--- DATA EXTRACT ---
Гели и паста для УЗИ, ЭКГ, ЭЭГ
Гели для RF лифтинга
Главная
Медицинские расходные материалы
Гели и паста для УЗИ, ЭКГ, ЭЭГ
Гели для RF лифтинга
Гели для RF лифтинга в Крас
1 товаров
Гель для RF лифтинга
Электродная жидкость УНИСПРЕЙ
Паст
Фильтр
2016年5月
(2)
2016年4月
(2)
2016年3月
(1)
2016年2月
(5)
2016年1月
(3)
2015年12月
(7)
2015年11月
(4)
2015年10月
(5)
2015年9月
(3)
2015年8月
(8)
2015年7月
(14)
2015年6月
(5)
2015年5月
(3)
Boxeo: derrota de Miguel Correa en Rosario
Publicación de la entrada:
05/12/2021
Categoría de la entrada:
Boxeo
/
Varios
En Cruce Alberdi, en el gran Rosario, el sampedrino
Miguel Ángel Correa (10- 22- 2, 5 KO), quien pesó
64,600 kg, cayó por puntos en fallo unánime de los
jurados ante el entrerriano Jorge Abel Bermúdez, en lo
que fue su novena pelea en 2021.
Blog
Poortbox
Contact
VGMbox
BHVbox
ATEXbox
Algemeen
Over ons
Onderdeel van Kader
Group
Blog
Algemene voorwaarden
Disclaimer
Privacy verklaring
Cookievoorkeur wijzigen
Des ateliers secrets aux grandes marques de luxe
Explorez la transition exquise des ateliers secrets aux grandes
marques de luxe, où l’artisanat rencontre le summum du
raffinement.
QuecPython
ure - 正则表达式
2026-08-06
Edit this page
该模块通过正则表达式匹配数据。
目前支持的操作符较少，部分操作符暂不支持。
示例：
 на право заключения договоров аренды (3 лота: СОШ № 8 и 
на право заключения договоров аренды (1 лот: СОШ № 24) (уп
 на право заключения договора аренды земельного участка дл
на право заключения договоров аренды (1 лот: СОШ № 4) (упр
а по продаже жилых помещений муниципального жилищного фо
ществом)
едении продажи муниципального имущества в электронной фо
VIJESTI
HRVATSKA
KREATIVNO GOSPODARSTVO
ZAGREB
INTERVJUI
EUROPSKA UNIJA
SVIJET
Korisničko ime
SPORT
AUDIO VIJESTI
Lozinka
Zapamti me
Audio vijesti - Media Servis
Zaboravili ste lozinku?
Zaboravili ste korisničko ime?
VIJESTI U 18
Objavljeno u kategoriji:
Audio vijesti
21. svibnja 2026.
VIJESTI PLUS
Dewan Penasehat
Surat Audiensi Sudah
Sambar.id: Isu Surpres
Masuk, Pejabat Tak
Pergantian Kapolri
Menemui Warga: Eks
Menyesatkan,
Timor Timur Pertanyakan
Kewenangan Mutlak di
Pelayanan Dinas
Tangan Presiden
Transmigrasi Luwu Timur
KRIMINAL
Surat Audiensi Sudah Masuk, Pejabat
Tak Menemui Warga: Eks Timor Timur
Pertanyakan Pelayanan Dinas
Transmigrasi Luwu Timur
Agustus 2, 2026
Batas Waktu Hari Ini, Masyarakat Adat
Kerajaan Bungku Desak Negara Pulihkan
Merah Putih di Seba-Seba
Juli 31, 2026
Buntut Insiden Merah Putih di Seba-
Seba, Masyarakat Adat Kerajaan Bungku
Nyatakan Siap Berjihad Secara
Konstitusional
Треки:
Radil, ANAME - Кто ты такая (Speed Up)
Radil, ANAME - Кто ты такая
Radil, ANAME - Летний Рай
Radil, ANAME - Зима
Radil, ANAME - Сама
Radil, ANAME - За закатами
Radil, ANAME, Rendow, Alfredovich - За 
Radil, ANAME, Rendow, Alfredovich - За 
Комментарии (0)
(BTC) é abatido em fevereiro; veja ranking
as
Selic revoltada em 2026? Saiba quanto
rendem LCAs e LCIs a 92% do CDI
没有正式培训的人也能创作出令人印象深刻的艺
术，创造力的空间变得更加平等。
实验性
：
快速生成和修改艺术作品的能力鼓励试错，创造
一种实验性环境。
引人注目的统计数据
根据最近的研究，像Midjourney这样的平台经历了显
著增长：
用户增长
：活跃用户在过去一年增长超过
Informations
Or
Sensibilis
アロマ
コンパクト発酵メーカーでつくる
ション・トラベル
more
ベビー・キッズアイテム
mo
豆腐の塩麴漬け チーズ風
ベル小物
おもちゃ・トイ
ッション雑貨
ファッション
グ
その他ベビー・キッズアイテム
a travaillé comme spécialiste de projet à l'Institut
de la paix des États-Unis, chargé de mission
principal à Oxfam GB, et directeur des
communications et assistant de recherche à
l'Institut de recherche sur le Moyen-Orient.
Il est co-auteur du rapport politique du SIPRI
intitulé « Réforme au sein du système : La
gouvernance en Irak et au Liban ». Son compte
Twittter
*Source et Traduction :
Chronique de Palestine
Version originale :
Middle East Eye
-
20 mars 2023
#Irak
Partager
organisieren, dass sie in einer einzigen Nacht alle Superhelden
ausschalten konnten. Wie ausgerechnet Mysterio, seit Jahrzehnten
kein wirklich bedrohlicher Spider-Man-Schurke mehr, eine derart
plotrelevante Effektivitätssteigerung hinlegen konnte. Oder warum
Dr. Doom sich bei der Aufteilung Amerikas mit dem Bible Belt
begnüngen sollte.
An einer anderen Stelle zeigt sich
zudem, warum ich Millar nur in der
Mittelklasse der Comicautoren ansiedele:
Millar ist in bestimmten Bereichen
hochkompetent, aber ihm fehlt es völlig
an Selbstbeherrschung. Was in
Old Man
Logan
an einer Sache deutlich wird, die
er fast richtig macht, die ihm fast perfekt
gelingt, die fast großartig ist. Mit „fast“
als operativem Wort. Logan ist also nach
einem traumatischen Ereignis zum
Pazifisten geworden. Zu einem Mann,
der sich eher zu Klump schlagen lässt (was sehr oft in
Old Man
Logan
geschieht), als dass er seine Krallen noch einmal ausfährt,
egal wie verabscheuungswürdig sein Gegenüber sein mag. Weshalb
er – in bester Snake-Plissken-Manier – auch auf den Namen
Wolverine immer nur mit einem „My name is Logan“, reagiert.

--- WORK INSTRUCTION ---
Reproduce the rows line for line, starting at the very first line and ending at the line that contains "Algemene voorwaarden", including both of those lines.

--- COMPLETED EXERCISE ---
Гели и паста для УЗИ, ЭКГ, ЭЭГ
Гели для RF лифтинга
Главная
Медицинские расходные материалы
Гели и паста для УЗИ, ЭКГ, ЭЭГ
Гели для RF лифтинга
Гели для RF лифтинга в Крас
1 товаров
Гель для RF лифтинга
Электродная жидкость УНИСПРЕЙ
Паст
Фильтр
2016年5月
(2)
2016年4月
(2)
2016年3月
(1)
2016年2月
(5)
2016年1月
(3)
2015年12月
(7)
2015年11月
(4)
2015年10月
(5)
2015年9月
(3)
2015年8月
(8)
2015年7月
(14)
2015年6月
(5)
2015年5月
(3)
Boxeo: derrota de Miguel Correa en Rosario
Publicación de la entrada:
05/12/2021
Categoría de la entrada:
Boxeo
/
Varios
En Cruce Alberdi, en el gran Rosario, el sampedrino
Miguel Ángel Correa (10- 22- 2, 5 KO), quien pesó
64,600 kg, cayó por puntos en fallo unánime de los
jurados ante el entrerriano Jorge Abel Bermúdez, en lo
que fue su novena pelea en 2021.
Blog
Poortbox
Contact
VGMbox
BHVbox
ATEXbox
Algemeen
Over ons
Onderdeel van Kader
Group
Blog
Algemene voorwaarden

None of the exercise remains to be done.